Submitted to: American Journal of Pathology
Publication Type: Peer Reviewed Journal
Publication Acceptance Date: 8/22/1998
Publication Date: N/A
Citation: N/A Interpretive Summary: Cryptosporidium parvum is a parasite that causes intestinal disease and diarrhea in economically important livestock species and in humans with AIDS. The disease is generally mild in individuals with a functional immune system but can be severe in individuals whose immune systems are not functioning properly. Laboratory mice with a defect in their immune system mhave been developed that are prone to intestinal disease with increasing age. In a prior study, we have shown that there is a more rapid development of intestinal disease when these mice are infected with C. parvum. Research from other laboratories has shown that these mice with a defect in their immune system do not develop intestinal disease if they are raised without intestinal organisms or exposure to environmental organisms (i.e., if they are germfree). It is not known whether one or more organisms are needed to initiate the intestinal disease in these animals. In this paper, we are the first to show that a single organism, C. parvum, can initiate the intestinal disease in these mice in the absence of any other microorganisms. We also show that these animals are less heavily infected with C. parvum if they have intestinal organisms than if they are raised under germfree conditions.

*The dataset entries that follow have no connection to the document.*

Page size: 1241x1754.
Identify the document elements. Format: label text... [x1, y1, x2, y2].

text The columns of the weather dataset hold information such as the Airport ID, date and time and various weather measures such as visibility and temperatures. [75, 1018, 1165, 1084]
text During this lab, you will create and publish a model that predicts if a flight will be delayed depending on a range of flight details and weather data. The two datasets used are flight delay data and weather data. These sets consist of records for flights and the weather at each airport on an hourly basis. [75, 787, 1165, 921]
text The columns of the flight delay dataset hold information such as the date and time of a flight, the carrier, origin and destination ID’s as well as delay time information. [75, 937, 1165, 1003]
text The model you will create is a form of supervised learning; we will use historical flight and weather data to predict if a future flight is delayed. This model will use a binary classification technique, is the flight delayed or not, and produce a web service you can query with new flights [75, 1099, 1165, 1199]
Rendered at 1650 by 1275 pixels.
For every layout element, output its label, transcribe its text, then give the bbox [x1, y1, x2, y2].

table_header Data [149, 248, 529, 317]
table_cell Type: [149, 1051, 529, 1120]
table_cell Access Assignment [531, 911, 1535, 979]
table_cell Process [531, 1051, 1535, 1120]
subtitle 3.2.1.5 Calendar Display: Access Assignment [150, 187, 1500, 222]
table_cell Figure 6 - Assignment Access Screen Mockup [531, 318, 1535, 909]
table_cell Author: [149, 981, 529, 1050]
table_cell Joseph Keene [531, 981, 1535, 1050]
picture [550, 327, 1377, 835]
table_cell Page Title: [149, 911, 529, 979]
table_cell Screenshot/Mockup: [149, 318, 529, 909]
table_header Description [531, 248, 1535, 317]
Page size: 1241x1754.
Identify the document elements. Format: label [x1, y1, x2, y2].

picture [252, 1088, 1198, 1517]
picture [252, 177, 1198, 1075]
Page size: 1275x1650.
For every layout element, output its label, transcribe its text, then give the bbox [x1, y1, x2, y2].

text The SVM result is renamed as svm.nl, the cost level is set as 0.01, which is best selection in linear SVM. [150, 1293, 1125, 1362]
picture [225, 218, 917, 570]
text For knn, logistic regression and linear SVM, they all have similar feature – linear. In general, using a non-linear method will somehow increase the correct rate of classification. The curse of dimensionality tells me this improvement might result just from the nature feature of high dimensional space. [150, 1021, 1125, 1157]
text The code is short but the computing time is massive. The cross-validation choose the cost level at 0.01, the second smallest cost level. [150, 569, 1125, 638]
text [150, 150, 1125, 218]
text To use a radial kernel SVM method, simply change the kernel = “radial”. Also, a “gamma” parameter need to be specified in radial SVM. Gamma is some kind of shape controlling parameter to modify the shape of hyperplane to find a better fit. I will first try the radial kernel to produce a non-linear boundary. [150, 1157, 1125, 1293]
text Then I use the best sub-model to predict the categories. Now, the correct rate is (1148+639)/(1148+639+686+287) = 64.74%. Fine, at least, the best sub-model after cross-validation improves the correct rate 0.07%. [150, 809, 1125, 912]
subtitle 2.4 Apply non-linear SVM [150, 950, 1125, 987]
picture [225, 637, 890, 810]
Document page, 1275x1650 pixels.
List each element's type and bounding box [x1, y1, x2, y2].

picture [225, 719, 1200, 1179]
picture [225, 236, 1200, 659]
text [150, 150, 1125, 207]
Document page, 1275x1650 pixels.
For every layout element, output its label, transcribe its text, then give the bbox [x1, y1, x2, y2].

Technical Abstract: Flora-bearing mice with targeted disruption of T cell receptor (TCR)-alpha or beta genes spontaneously develop intestinal inflammation with features similar to ulcerative colitis in humans. TCR-alpha-deficient mice maintained germfree or colonized with a limited number of intestinal bacteria fail to develop inflammatory bowel disease (IBD)-like lesions. Evidently, inflammation in these mice does not develop spontaneously nor result from a generalized antigenic stimulation, but rather requires induction by a heretofore unidentified specific stimulus. We describe the development of IBD-like lesions in germfree TCR-alpha-deficient mice monoassociated with the protozoan Cyptosporidium parvum. Lesions were seen in distal ileum, cecum, and colon, and were most severe in the cecum. A prominent leukocytic infiltrate within the lamina propria was a common characteristic of the lesions observed in the C. parvum-infected germfree TCR-alpha-deficient mice. The leukocytic infiltrate was comprised of aggregates of B220**+ cells, the majority of which expressed sIgD (i.e., conventional B lymphocytes). It has been proposed that antigenic stimulation by a microorganism(s) is needed to initiate intestinal inflammation in TCR-alpha-deficient mice. Our results indicate that a single microoganism, C. parvum, is capable of triggering the development of IBD-like lesions in germfree TCR-alpha-deficient mice.